MOST rubbish entering the bay comes from car parks and the street. So, to reduce the amount of rubbish finding its way onto the foreshore and into the water meant cleaning up street litter – especially outside shops and supermarkets.
And that’s a task Rye resident Josie Jones excelled in: so much so that the graphic designer was last week awarded the Litter Prevention prize in the Keep Victoria Beautiful 2017 Tidy Towns – Sustainable Communities Awards.
The presentation was made at Horsham, in the Wimmera, on Saturday 25 November.
The Victorian Tidy Towns program, first run in 1983, sets out to recognise and applaud the hard work of people and groups, especially in rural communities, and to share these best practices and ideas.
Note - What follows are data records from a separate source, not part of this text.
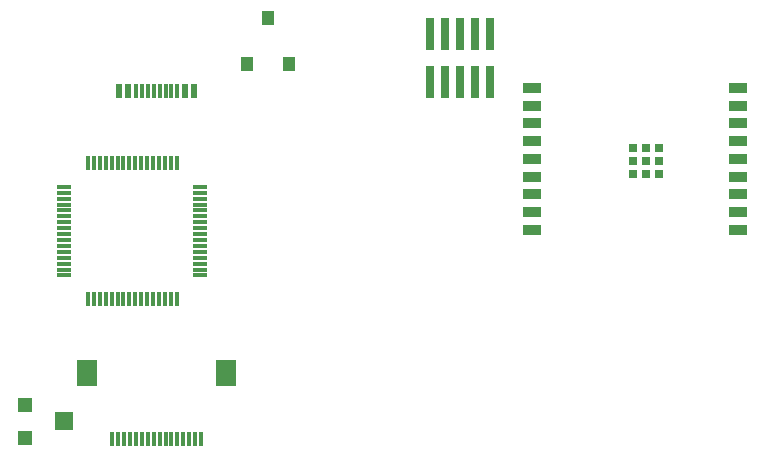
<source format=gtp>
G04*
G04 #@! TF.GenerationSoftware,Altium Limited,Altium Designer,22.7.1 (60)*
G04*
G04 Layer_Color=8421504*
%FSLAX25Y25*%
%MOIN*%
G70*
G04*
G04 #@! TF.SameCoordinates,C603BF2E-B12D-4F6D-87B7-6185641273B1*
G04*
G04*
G04 #@! TF.FilePolarity,Positive*
G04*
G01*
G75*
%ADD13R,0.05906X0.03543*%
%ADD14R,0.02756X0.02756*%
%ADD15R,0.07087X0.08661*%
%ADD16R,0.01181X0.05118*%
%ADD17R,0.04724X0.01181*%
%ADD18R,0.01181X0.04724*%
%ADD19R,0.03937X0.05118*%
%ADD20R,0.05906X0.06299*%
%ADD21R,0.04724X0.04724*%
%ADD22R,0.02913X0.10984*%
%ADD23R,0.01181X0.04528*%
%ADD24R,0.02362X0.04528*%
D13*
X340000Y556835D02*
D03*
Y562740D02*
D03*
Y568646D02*
D03*
Y574551D02*
D03*
Y580457D02*
D03*
Y586362D02*
D03*
Y592268D02*
D03*
Y598173D02*
D03*
Y604079D02*
D03*
X408898Y556835D02*
D03*
Y562740D02*
D03*
Y568646D02*
D03*
Y574551D02*
D03*
Y580457D02*
D03*
Y586362D02*
D03*
Y592268D02*
D03*
Y598173D02*
D03*
Y604079D02*
D03*
D14*
X378228Y579669D02*
D03*
Y575339D02*
D03*
X382559Y575339D02*
D03*
Y579669D02*
D03*
Y584000D02*
D03*
X378228D02*
D03*
X373898D02*
D03*
Y579669D02*
D03*
Y575339D02*
D03*
D15*
X191772Y509185D02*
D03*
X238228D02*
D03*
D16*
X229764Y486941D02*
D03*
X227795D02*
D03*
X225827D02*
D03*
X223858D02*
D03*
X221890D02*
D03*
X219921D02*
D03*
X217953D02*
D03*
X215984D02*
D03*
X214016D02*
D03*
X212047D02*
D03*
X210079D02*
D03*
X208110D02*
D03*
X206142D02*
D03*
X204173D02*
D03*
X202205D02*
D03*
X200236D02*
D03*
D17*
X184221Y541599D02*
D03*
Y543567D02*
D03*
Y545536D02*
D03*
Y547504D02*
D03*
Y549473D02*
D03*
Y551441D02*
D03*
Y553409D02*
D03*
Y555378D02*
D03*
Y557346D02*
D03*
Y559315D02*
D03*
Y561283D02*
D03*
Y563252D02*
D03*
Y565220D02*
D03*
Y567189D02*
D03*
Y569158D02*
D03*
Y571126D02*
D03*
X229496D02*
D03*
Y569158D02*
D03*
Y567189D02*
D03*
Y565220D02*
D03*
Y563252D02*
D03*
Y561283D02*
D03*
Y559315D02*
D03*
Y557346D02*
D03*
Y555378D02*
D03*
Y553409D02*
D03*
Y551441D02*
D03*
Y549473D02*
D03*
Y547504D02*
D03*
Y545536D02*
D03*
Y543567D02*
D03*
Y541599D02*
D03*
D18*
X192095Y579000D02*
D03*
X194063D02*
D03*
X196031D02*
D03*
X198000D02*
D03*
X199969D02*
D03*
X201937D02*
D03*
X203906D02*
D03*
X205874D02*
D03*
X207842D02*
D03*
X209811D02*
D03*
X211779D02*
D03*
X213748D02*
D03*
X215717D02*
D03*
X217685D02*
D03*
X219654D02*
D03*
X221622D02*
D03*
Y533724D02*
D03*
X219654D02*
D03*
X217685D02*
D03*
X215717D02*
D03*
X213748D02*
D03*
X211779D02*
D03*
X209811D02*
D03*
X207842D02*
D03*
X205874D02*
D03*
X203906D02*
D03*
X201937D02*
D03*
X199969D02*
D03*
X198000D02*
D03*
X196031D02*
D03*
X194063D02*
D03*
X192095D02*
D03*
D19*
X245220Y612000D02*
D03*
X259000D02*
D03*
X252110Y627354D02*
D03*
D20*
X184000Y493000D02*
D03*
D21*
X171205Y487488D02*
D03*
Y498512D02*
D03*
D22*
X306000Y622012D02*
D03*
X311000D02*
D03*
X316000D02*
D03*
X321000D02*
D03*
X326000D02*
D03*
Y605988D02*
D03*
X321000D02*
D03*
X316000D02*
D03*
X311000D02*
D03*
X306000D02*
D03*
D23*
X214016Y603043D02*
D03*
X212047D02*
D03*
X210079D02*
D03*
X208110D02*
D03*
X215984D02*
D03*
X217953D02*
D03*
X219921D02*
D03*
X221890D02*
D03*
D24*
X224449D02*
D03*
X227598D02*
D03*
X202402D02*
D03*
X205551D02*
D03*
M02*

</source>
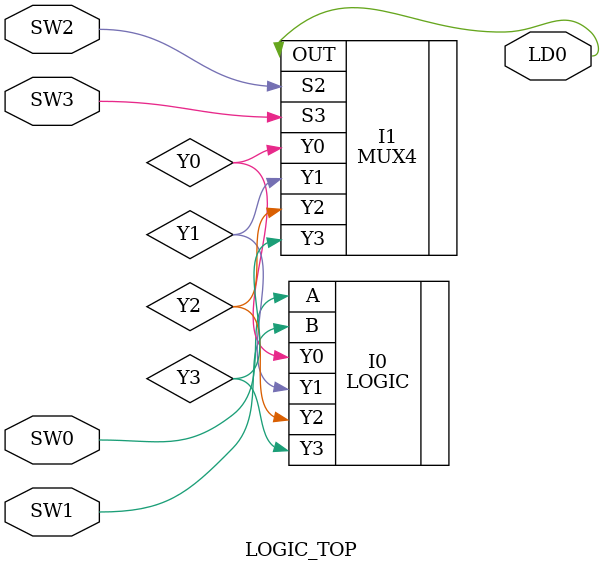
<source format=v>
module LOGIC_TOP(SW0, SW1, SW2, SW3, LD0);
    input SW0, SW1, SW2, SW3;
    output LD0;

    wire Y0, Y1, Y2, Y3;

    LOGIC I0(.A(SW0), .B(SW1), .Y0(Y0), .Y1(Y1), .Y2(Y2), .Y3(Y3));
    MUX4 I1(.Y0(Y0), .Y1(Y1), .Y2(Y2), .Y3(Y3), .S2(SW2), .S3(SW3), .OUT(LD0));

endmodule
</source>
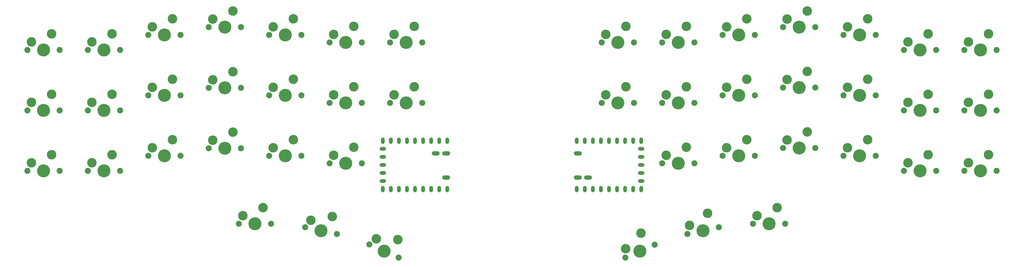
<source format=gts>
%TF.GenerationSoftware,KiCad,Pcbnew,9.0.0*%
%TF.CreationDate,2025-03-16T07:02:03-06:00*%
%TF.ProjectId,travyboard,74726176-7962-46f6-9172-642e6b696361,rev?*%
%TF.SameCoordinates,Original*%
%TF.FileFunction,Soldermask,Top*%
%TF.FilePolarity,Negative*%
%FSLAX46Y46*%
G04 Gerber Fmt 4.6, Leading zero omitted, Abs format (unit mm)*
G04 Created by KiCad (PCBNEW 9.0.0) date 2025-03-16 07:02:03*
%MOMM*%
%LPD*%
G01*
G04 APERTURE LIST*
%ADD10C,1.900000*%
%ADD11C,3.000000*%
%ADD12C,4.100000*%
%ADD13O,1.200000X2.000000*%
%ADD14O,2.000000X1.200000*%
%ADD15O,2.504000X1.354000*%
G04 APERTURE END LIST*
D10*
%TO.C,SW32*%
X313913111Y-54738799D03*
D11*
X315183111Y-52198799D03*
D12*
X318993111Y-54738799D03*
D11*
X321533111Y-49658799D03*
D10*
X324073111Y-54738799D03*
%TD*%
%TO.C,SW28*%
X237713047Y-52357799D03*
D11*
X238983047Y-49817799D03*
D12*
X242793047Y-52357799D03*
D11*
X245333047Y-47277799D03*
D10*
X247873047Y-52357799D03*
%TD*%
%TO.C,SW17*%
X113823766Y-69029601D03*
D11*
X115093766Y-66489601D03*
D12*
X118903766Y-69029601D03*
D11*
X121443766Y-63949601D03*
D10*
X123983766Y-69029601D03*
%TD*%
%TO.C,SW26*%
X313913111Y-35688783D03*
D11*
X315183111Y-33148783D03*
D12*
X318993111Y-35688783D03*
D11*
X321533111Y-30608783D03*
D10*
X324073111Y-35688783D03*
%TD*%
%TO.C,SW20*%
X125193573Y-91605930D03*
D11*
X126961551Y-89383602D03*
D12*
X130163684Y-92656833D03*
D11*
X133699640Y-88212172D03*
D10*
X135133795Y-93707736D03*
%TD*%
%TO.C,SW40*%
X266288095Y-90457815D03*
D11*
X267558095Y-87917815D03*
D12*
X271368095Y-90457815D03*
D11*
X273908095Y-85377815D03*
D10*
X276448095Y-90457815D03*
%TD*%
%TO.C,SW1*%
X37623734Y-35692073D03*
D11*
X38893734Y-33152073D03*
D12*
X42703734Y-35692073D03*
D11*
X45243734Y-30612073D03*
D10*
X47783734Y-35692073D03*
%TD*%
%TO.C,SW38*%
X313913111Y-73788815D03*
D11*
X315183111Y-71248815D03*
D12*
X318993111Y-73788815D03*
D11*
X321533111Y-68708815D03*
D10*
X324073111Y-73788815D03*
%TD*%
%TO.C,SW2*%
X56673750Y-35692073D03*
D11*
X57943750Y-33152073D03*
D12*
X61753750Y-35692073D03*
D11*
X64293750Y-30612073D03*
D10*
X66833750Y-35692073D03*
%TD*%
%TO.C,SW29*%
X256763079Y-49975799D03*
D11*
X258033079Y-47435799D03*
D12*
X261843079Y-49975799D03*
D11*
X264383079Y-44895799D03*
D10*
X266923079Y-49975799D03*
%TD*%
%TO.C,SW30*%
X275813079Y-47594799D03*
D11*
X277083079Y-45054799D03*
D12*
X280893079Y-47594799D03*
D11*
X283433079Y-42514799D03*
D10*
X285973079Y-47594799D03*
%TD*%
%TO.C,SW13*%
X37623734Y-73792105D03*
D11*
X38893734Y-71252105D03*
D12*
X42703734Y-73792105D03*
D11*
X45243734Y-68712105D03*
D10*
X47783734Y-73792105D03*
%TD*%
%TO.C,SW39*%
X332963127Y-73788815D03*
D11*
X334233127Y-71248815D03*
D12*
X338043127Y-73788815D03*
D11*
X340583127Y-68708815D03*
D10*
X343123127Y-73788815D03*
%TD*%
%TO.C,SW42*%
X226057181Y-101158861D03*
D11*
X226190214Y-98322172D03*
D12*
X230702309Y-99102363D03*
D11*
X230968375Y-93428986D03*
D10*
X235347437Y-97045865D03*
%TD*%
%TO.C,SW15*%
X75723766Y-69029601D03*
D11*
X76993766Y-66489601D03*
D12*
X80803766Y-69029601D03*
D11*
X83343766Y-63949601D03*
D10*
X85883766Y-69029601D03*
%TD*%
%TO.C,SW46*%
X151923766Y-52360585D03*
D11*
X153193766Y-49820585D03*
D12*
X157003766Y-52360585D03*
D11*
X159543766Y-47280585D03*
D10*
X162083766Y-52360585D03*
%TD*%
%TO.C,SW37*%
X294863095Y-69025815D03*
D11*
X296133095Y-66485815D03*
D12*
X299943095Y-69025815D03*
D11*
X302483095Y-63945815D03*
D10*
X305023095Y-69025815D03*
%TD*%
%TO.C,SW19*%
X104298790Y-90460869D03*
D11*
X105568790Y-87920869D03*
D12*
X109378790Y-90460869D03*
D11*
X111918790Y-85380869D03*
D10*
X114458790Y-90460869D03*
%TD*%
%TO.C,SW4*%
X94773750Y-28548073D03*
D11*
X96043750Y-26008073D03*
D12*
X99853750Y-28548073D03*
D11*
X102393750Y-23468073D03*
D10*
X104933750Y-28548073D03*
%TD*%
%TO.C,SW31*%
X294863095Y-49975799D03*
D11*
X296133095Y-47435799D03*
D12*
X299943095Y-49975799D03*
D11*
X302483095Y-44895799D03*
D10*
X305023095Y-49975799D03*
%TD*%
D13*
%TO.C,U2*%
X210794950Y-64337798D03*
X213334950Y-64337798D03*
X215874950Y-64337798D03*
X218414950Y-64337798D03*
X215874950Y-79577798D03*
X220954950Y-64337798D03*
X223494950Y-64337798D03*
X210794950Y-79577798D03*
X226034950Y-64337798D03*
X228574950Y-64337798D03*
X231114950Y-64337798D03*
D14*
X231114950Y-66877798D03*
X231114950Y-69417798D03*
X231114950Y-71957798D03*
X231114950Y-74497798D03*
X231114950Y-77037798D03*
D13*
X231114950Y-79577798D03*
X228574950Y-79577798D03*
X226034950Y-79577798D03*
X223494950Y-79577798D03*
X220954950Y-79577798D03*
X218414950Y-79577798D03*
X213334950Y-79577798D03*
%TD*%
D10*
%TO.C,SW6*%
X132873750Y-33310073D03*
D11*
X134143750Y-30770073D03*
D12*
X137953750Y-33310073D03*
D11*
X140493750Y-28230073D03*
D10*
X143033750Y-33310073D03*
%TD*%
%TO.C,SW5*%
X113823750Y-30929073D03*
D11*
X115093750Y-28389073D03*
D12*
X118903750Y-30929073D03*
D11*
X121443750Y-25849073D03*
D10*
X123983750Y-30929073D03*
%TD*%
%TO.C,SW9*%
X75723766Y-49979585D03*
D11*
X76993766Y-47439585D03*
D12*
X80803766Y-49979585D03*
D11*
X83343766Y-44899585D03*
D10*
X85883766Y-49979585D03*
%TD*%
%TO.C,SW16*%
X94773766Y-66648601D03*
D11*
X96043766Y-64108601D03*
D12*
X99853766Y-66648601D03*
D11*
X102393766Y-61568601D03*
D10*
X104933766Y-66648601D03*
%TD*%
%TO.C,SW35*%
X256763063Y-69025815D03*
D11*
X258033063Y-66485815D03*
D12*
X261843063Y-69025815D03*
D11*
X264383063Y-63945815D03*
D10*
X266923063Y-69025815D03*
%TD*%
%TO.C,SW7*%
X37623734Y-54742089D03*
D11*
X38893734Y-52202089D03*
D12*
X42703734Y-54742089D03*
D11*
X45243734Y-49662089D03*
D10*
X47783734Y-54742089D03*
%TD*%
%TO.C,SW12*%
X132873766Y-52360585D03*
D11*
X134143766Y-49820585D03*
D12*
X137953766Y-52360585D03*
D11*
X140493766Y-47280585D03*
D10*
X143033766Y-52360585D03*
%TD*%
%TO.C,SW34*%
X237713047Y-71407815D03*
D11*
X238983047Y-68867815D03*
D12*
X242793047Y-71407815D03*
D11*
X245333047Y-66327815D03*
D10*
X247873047Y-71407815D03*
%TD*%
%TO.C,SW25*%
X294863095Y-30925783D03*
D11*
X296133095Y-28385783D03*
D12*
X299943095Y-30925783D03*
D11*
X302483095Y-25845783D03*
D10*
X305023095Y-30925783D03*
%TD*%
%TO.C,SW41*%
X245613108Y-93704766D03*
D11*
X246330138Y-90956973D03*
D12*
X250583201Y-92653779D03*
D11*
X252017260Y-87158192D03*
D10*
X255553294Y-91602792D03*
%TD*%
%TO.C,SW49*%
X218663047Y-33307783D03*
D11*
X219933047Y-30767783D03*
D12*
X223743047Y-33307783D03*
D11*
X226283047Y-28227783D03*
D10*
X228823047Y-33307783D03*
%TD*%
D13*
%TO.C,U1*%
X169966490Y-79548026D03*
X167426490Y-79548026D03*
X164886490Y-79548026D03*
X162346490Y-79548026D03*
X164886490Y-64308026D03*
X159806490Y-79548026D03*
X157266490Y-79548026D03*
X169966490Y-64308026D03*
X154726490Y-79548026D03*
X152186490Y-79548026D03*
X149646490Y-79548026D03*
D14*
X149646490Y-77008026D03*
X149646490Y-74468026D03*
X149646490Y-71928026D03*
X149646490Y-69388026D03*
X149646490Y-66848026D03*
D13*
X149646490Y-64308026D03*
X152186490Y-64308026D03*
X154726490Y-64308026D03*
X157266490Y-64308026D03*
X159806490Y-64308026D03*
X162346490Y-64308026D03*
X167426490Y-64308026D03*
%TD*%
D10*
%TO.C,SW33*%
X332963127Y-54738799D03*
D11*
X334233127Y-52198799D03*
D12*
X338043127Y-54738799D03*
D11*
X340583127Y-49658799D03*
D10*
X343123127Y-54738799D03*
%TD*%
%TO.C,SW21*%
X145380237Y-97019022D03*
D11*
X147569736Y-95210544D03*
D12*
X150025401Y-99075439D03*
D11*
X154404400Y-95458483D03*
D10*
X154670565Y-101131856D03*
%TD*%
%TO.C,SW50*%
X218663047Y-52357799D03*
D11*
X219933047Y-49817799D03*
D12*
X223743047Y-52357799D03*
D11*
X226283047Y-47277799D03*
D10*
X228823047Y-52357799D03*
%TD*%
%TO.C,SW14*%
X56673750Y-73792105D03*
D11*
X57943750Y-71252105D03*
D12*
X61753750Y-73792105D03*
D11*
X64293750Y-68712105D03*
D10*
X66833750Y-73792105D03*
%TD*%
%TO.C,SW24*%
X275813079Y-28544783D03*
D11*
X277083079Y-26004783D03*
D12*
X280893079Y-28544783D03*
D11*
X283433079Y-23464783D03*
D10*
X285973079Y-28544783D03*
%TD*%
%TO.C,SW11*%
X113823766Y-49979585D03*
D11*
X115093766Y-47439585D03*
D12*
X118903766Y-49979585D03*
D11*
X121443766Y-44899585D03*
D10*
X123983766Y-49979585D03*
%TD*%
%TO.C,SW18*%
X132873766Y-71410601D03*
D11*
X134143766Y-68870601D03*
D12*
X137953766Y-71410601D03*
D11*
X140493766Y-66330601D03*
D10*
X143033766Y-71410601D03*
%TD*%
%TO.C,SW23*%
X256763063Y-30925783D03*
D11*
X258033063Y-28385783D03*
D12*
X261843063Y-30925783D03*
D11*
X264383063Y-25845783D03*
D10*
X266923063Y-30925783D03*
%TD*%
%TO.C,SW10*%
X94773766Y-47598585D03*
D11*
X96043766Y-45058585D03*
D12*
X99853766Y-47598585D03*
D11*
X102393766Y-42518585D03*
D10*
X104933766Y-47598585D03*
%TD*%
%TO.C,SW45*%
X151923750Y-33310073D03*
D11*
X153193750Y-30770073D03*
D12*
X157003750Y-33310073D03*
D11*
X159543750Y-28230073D03*
D10*
X162083750Y-33310073D03*
%TD*%
%TO.C,SW3*%
X75723750Y-30929073D03*
D11*
X76993750Y-28389073D03*
D12*
X80803750Y-30929073D03*
D11*
X83343750Y-25849073D03*
D10*
X85883750Y-30929073D03*
%TD*%
%TO.C,SW36*%
X275813079Y-66644815D03*
D11*
X277083079Y-64104815D03*
D12*
X280893079Y-66644815D03*
D11*
X283433079Y-61564815D03*
D10*
X285973079Y-66644815D03*
%TD*%
%TO.C,SW22*%
X237713047Y-33307783D03*
D11*
X238983047Y-30767783D03*
D12*
X242793047Y-33307783D03*
D11*
X245333047Y-28227783D03*
D10*
X247873047Y-33307783D03*
%TD*%
%TO.C,SW8*%
X56673750Y-54742089D03*
D11*
X57943750Y-52202089D03*
D12*
X61753750Y-54742089D03*
D11*
X64293750Y-49662089D03*
D10*
X66833750Y-54742089D03*
%TD*%
%TO.C,SW27*%
X332963127Y-35688783D03*
D11*
X334233127Y-33148783D03*
D12*
X338043127Y-35688783D03*
D11*
X340583127Y-30608783D03*
D10*
X343123127Y-35688783D03*
%TD*%
D15*
%TO.C,J1*%
X169588734Y-75921823D03*
X166338734Y-68321823D03*
X169588734Y-68321823D03*
%TD*%
%TO.C,J2*%
X211093734Y-68322298D03*
X214343734Y-75922298D03*
X211093734Y-75922298D03*
%TD*%
M02*

</source>
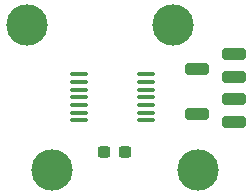
<source format=gbr>
%TF.GenerationSoftware,KiCad,Pcbnew,9.0.4*%
%TF.CreationDate,2025-10-04T22:45:10-03:00*%
%TF.ProjectId,encoder_magnetico,656e636f-6465-4725-9f6d-61676e657469,rev?*%
%TF.SameCoordinates,Original*%
%TF.FileFunction,Soldermask,Top*%
%TF.FilePolarity,Negative*%
%FSLAX46Y46*%
G04 Gerber Fmt 4.6, Leading zero omitted, Abs format (unit mm)*
G04 Created by KiCad (PCBNEW 9.0.4) date 2025-10-04 22:45:10*
%MOMM*%
%LPD*%
G01*
G04 APERTURE LIST*
G04 Aperture macros list*
%AMRoundRect*
0 Rectangle with rounded corners*
0 $1 Rounding radius*
0 $2 $3 $4 $5 $6 $7 $8 $9 X,Y pos of 4 corners*
0 Add a 4 corners polygon primitive as box body*
4,1,4,$2,$3,$4,$5,$6,$7,$8,$9,$2,$3,0*
0 Add four circle primitives for the rounded corners*
1,1,$1+$1,$2,$3*
1,1,$1+$1,$4,$5*
1,1,$1+$1,$6,$7*
1,1,$1+$1,$8,$9*
0 Add four rect primitives between the rounded corners*
20,1,$1+$1,$2,$3,$4,$5,0*
20,1,$1+$1,$4,$5,$6,$7,0*
20,1,$1+$1,$6,$7,$8,$9,0*
20,1,$1+$1,$8,$9,$2,$3,0*%
G04 Aperture macros list end*
%ADD10RoundRect,0.250000X-0.750000X0.250000X-0.750000X-0.250000X0.750000X-0.250000X0.750000X0.250000X0*%
%ADD11RoundRect,0.100000X0.637500X0.100000X-0.637500X0.100000X-0.637500X-0.100000X0.637500X-0.100000X0*%
%ADD12C,3.500000*%
%ADD13RoundRect,0.237500X0.300000X0.237500X-0.300000X0.237500X-0.300000X-0.237500X0.300000X-0.237500X0*%
G04 APERTURE END LIST*
D10*
%TO.C,MI*%
X60325000Y-48260000D03*
%TD*%
D11*
%TO.C,U1*%
X52862500Y-51950000D03*
X52862500Y-51300000D03*
X52862500Y-50650000D03*
X52862500Y-50000000D03*
X52862500Y-49350000D03*
X52862500Y-48700000D03*
X52862500Y-48050000D03*
X47137500Y-48050000D03*
X47137500Y-48700000D03*
X47137500Y-49350000D03*
X47137500Y-50000000D03*
X47137500Y-50650000D03*
X47137500Y-51300000D03*
X47137500Y-51950000D03*
%TD*%
D10*
%TO.C,CK*%
X60325000Y-50165000D03*
%TD*%
%TO.C,CS*%
X60325000Y-52070000D03*
%TD*%
D12*
%TO.C,H4*%
X57266656Y-56119290D03*
%TD*%
D10*
%TO.C,GND*%
X57150000Y-47625000D03*
%TD*%
%TO.C,3V3*%
X57150000Y-51435000D03*
%TD*%
D12*
%TO.C,H3*%
X44846914Y-56119290D03*
%TD*%
%TO.C,H1*%
X55153086Y-43880710D03*
%TD*%
%TO.C,H2*%
X42733344Y-43880710D03*
%TD*%
D13*
%TO.C,C1*%
X51027500Y-54610000D03*
X49302500Y-54610000D03*
%TD*%
D10*
%TO.C,MO*%
X60325000Y-46355000D03*
%TD*%
M02*

</source>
This year’s awards were supported by Awards Online and Coopers Brewery.
Victorian Tidy Towns judge Terry O’Brien said: “In April this year, Josephine Jones undertook an incredible challenge. She collected nearly four tonnes of rubbish from the foreshore, referencing the material and identifying it as coming from the local supermarket car park.
“Josephine convinced the supermarket to address this problem through cleaning schedules and litter prevention initiatives, such as recycle bins.”
Keep Victoria Beautiful CEO Sabina Wills said: “The success of this project increased the protection of the local marine environment. It empowered the local community to set high standards to prevent and reduce litter in their community.”
Ms Jones, who won the KVB Tidy Towns: Dame Phyllis Frost Award in 2016 for her “outstanding commitment to her work in sustainability”, said she used the award to approach Woolworth’s Rye supermarket management to “be part of the solution” in reducing car park litter.
“[Litter] used to be a blame game but, after I went back to them for the fourth time, to their credit, Woolworth’s took the initiative,” she said.
Using the nickname “The one-tonne mermaid”, which she received for collecting 4.2 tonnes of litter at Rye after weekly beach clean-ups, Ms Jones says she is trying to reinvent the sentiment of the Life Be In It and Keep Australia Beautiful campaigns.
This thinking led her to act on the supermarket car park which she described as a disgrace. “There were hundreds of cigarette butts, papers and rubbish everywhere,” she said.
“I got the Scouts, staff at the supermarket and members of the community and I asked the shire to be transparent with maps to see who was littering. We managed to more than halve the amount of litter ending up on the foreshore.”
The self-employed mother of a 13-year-old is unabashed in urging the community to back her stance: “We need people to support us and we want to inspire the community.”
Part of the urge to inspire relates to making us think – and act: “If you are down the beach and the bins are full then take your extra rubbish home,” she said.
“Don’t just leave rubbish on the ground where it will eventually be blown into the water.
“It takes courage to think outside the square. If we don’t clean up our foreshore areas our kids will not experience it as we did.
“We have a beautiful country and it deserves to be respected.”